**What the exercise asks**:
For the material below, state how many lines have the word "tail" in them, with no other words.

**Information**:
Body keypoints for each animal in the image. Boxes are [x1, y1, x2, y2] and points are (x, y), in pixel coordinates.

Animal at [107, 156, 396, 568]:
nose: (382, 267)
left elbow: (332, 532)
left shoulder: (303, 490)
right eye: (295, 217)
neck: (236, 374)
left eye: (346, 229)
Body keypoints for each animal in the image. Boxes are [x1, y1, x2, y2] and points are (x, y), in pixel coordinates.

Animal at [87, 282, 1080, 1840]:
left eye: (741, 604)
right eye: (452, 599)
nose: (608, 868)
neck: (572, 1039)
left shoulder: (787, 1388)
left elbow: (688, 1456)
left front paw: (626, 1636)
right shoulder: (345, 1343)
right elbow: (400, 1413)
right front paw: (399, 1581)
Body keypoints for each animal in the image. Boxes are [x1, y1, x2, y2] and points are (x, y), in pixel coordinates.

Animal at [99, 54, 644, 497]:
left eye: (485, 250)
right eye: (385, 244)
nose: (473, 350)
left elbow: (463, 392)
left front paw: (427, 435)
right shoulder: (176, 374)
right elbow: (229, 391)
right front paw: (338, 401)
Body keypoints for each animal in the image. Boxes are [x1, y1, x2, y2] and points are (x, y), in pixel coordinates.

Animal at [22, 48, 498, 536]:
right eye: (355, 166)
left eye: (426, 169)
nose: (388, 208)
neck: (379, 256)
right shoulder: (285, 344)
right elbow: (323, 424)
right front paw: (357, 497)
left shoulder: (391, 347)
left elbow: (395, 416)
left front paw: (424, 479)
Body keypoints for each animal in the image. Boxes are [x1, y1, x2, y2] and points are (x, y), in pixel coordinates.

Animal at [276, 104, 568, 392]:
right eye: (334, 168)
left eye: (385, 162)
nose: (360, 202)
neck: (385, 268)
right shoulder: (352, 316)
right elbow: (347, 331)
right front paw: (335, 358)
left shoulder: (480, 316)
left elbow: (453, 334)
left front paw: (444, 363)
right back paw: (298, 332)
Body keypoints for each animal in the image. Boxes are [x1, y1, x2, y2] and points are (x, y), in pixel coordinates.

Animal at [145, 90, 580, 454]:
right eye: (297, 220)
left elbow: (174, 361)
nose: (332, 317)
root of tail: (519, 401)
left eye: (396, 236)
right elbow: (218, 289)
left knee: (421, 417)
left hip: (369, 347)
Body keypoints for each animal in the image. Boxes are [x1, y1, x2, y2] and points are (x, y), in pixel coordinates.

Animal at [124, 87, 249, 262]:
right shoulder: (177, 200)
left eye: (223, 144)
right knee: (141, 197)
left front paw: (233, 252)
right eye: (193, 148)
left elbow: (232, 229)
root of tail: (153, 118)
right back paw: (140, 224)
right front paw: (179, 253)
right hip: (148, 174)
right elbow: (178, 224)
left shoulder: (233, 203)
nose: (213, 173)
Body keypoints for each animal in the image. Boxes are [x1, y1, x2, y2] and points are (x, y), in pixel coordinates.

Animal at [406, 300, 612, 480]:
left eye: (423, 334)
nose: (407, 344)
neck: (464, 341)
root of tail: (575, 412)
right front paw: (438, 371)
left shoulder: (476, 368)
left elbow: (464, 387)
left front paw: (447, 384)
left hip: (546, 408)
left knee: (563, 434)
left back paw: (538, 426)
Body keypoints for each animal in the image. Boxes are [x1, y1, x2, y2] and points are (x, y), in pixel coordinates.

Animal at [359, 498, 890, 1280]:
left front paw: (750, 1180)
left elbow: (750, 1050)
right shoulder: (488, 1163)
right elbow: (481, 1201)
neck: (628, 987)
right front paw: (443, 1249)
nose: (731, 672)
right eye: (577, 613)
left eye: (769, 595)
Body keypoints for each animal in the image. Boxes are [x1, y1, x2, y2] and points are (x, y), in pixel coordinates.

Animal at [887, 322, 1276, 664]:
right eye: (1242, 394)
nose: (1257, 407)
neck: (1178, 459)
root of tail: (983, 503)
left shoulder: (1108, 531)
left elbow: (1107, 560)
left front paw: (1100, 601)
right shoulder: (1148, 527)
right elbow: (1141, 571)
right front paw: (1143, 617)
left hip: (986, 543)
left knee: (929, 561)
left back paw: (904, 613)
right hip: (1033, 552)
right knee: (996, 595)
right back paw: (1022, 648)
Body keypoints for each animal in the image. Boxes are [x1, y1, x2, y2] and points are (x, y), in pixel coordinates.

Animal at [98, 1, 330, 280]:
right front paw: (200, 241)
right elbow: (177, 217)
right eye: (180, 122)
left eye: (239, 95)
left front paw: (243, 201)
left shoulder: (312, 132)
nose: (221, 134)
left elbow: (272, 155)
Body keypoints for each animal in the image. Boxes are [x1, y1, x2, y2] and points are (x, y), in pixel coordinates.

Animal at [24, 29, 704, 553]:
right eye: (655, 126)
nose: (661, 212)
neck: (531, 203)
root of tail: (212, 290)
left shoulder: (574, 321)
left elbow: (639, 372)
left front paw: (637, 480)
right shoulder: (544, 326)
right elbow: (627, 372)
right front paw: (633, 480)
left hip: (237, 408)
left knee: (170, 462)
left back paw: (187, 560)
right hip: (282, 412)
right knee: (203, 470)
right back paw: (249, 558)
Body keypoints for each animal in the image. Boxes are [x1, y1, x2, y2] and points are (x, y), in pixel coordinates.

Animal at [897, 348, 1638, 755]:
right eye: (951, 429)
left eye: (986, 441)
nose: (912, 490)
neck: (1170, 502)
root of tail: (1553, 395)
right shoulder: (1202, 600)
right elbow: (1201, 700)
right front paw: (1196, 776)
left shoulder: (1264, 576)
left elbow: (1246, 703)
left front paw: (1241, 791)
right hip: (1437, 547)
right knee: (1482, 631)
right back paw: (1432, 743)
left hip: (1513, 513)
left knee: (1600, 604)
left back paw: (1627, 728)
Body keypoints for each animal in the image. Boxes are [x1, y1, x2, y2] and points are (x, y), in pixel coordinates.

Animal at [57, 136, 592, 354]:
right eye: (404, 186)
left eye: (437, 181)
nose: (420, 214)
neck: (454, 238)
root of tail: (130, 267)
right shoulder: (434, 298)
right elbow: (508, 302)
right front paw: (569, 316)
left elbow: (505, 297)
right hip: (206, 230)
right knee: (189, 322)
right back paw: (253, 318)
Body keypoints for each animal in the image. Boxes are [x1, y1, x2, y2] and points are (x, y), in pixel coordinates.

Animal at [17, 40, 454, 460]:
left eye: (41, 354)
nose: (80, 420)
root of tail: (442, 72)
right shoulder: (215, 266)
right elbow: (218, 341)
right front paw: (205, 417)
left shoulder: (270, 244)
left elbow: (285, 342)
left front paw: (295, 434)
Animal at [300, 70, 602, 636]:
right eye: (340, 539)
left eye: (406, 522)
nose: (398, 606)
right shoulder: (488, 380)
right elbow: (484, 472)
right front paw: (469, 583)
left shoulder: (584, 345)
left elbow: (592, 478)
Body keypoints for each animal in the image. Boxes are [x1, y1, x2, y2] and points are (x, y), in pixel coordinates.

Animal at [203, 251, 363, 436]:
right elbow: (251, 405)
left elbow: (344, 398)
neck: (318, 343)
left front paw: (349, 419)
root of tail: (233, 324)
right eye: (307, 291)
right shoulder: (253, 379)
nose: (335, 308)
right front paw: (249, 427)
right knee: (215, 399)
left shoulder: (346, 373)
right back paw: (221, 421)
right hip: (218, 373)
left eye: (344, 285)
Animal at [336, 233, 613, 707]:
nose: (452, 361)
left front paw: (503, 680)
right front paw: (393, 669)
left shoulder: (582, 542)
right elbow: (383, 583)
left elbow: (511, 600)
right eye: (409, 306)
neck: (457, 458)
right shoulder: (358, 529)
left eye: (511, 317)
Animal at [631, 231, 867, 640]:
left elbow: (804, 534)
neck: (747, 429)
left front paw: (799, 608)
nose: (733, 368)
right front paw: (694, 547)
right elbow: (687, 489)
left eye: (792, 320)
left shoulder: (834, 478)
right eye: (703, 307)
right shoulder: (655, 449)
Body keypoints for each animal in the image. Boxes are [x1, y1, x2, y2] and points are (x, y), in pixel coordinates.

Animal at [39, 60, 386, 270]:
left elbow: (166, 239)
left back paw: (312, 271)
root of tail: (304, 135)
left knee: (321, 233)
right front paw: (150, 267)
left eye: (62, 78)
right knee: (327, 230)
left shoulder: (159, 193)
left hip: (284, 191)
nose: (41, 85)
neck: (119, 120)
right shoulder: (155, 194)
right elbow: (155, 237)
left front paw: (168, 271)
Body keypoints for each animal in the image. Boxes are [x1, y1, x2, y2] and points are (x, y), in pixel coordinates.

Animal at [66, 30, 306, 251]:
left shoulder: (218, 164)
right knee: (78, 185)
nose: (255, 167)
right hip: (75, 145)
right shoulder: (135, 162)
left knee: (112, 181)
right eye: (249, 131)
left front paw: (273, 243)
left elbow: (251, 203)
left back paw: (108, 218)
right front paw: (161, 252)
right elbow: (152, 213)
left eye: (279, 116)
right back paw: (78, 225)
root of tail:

**Task answer**:
11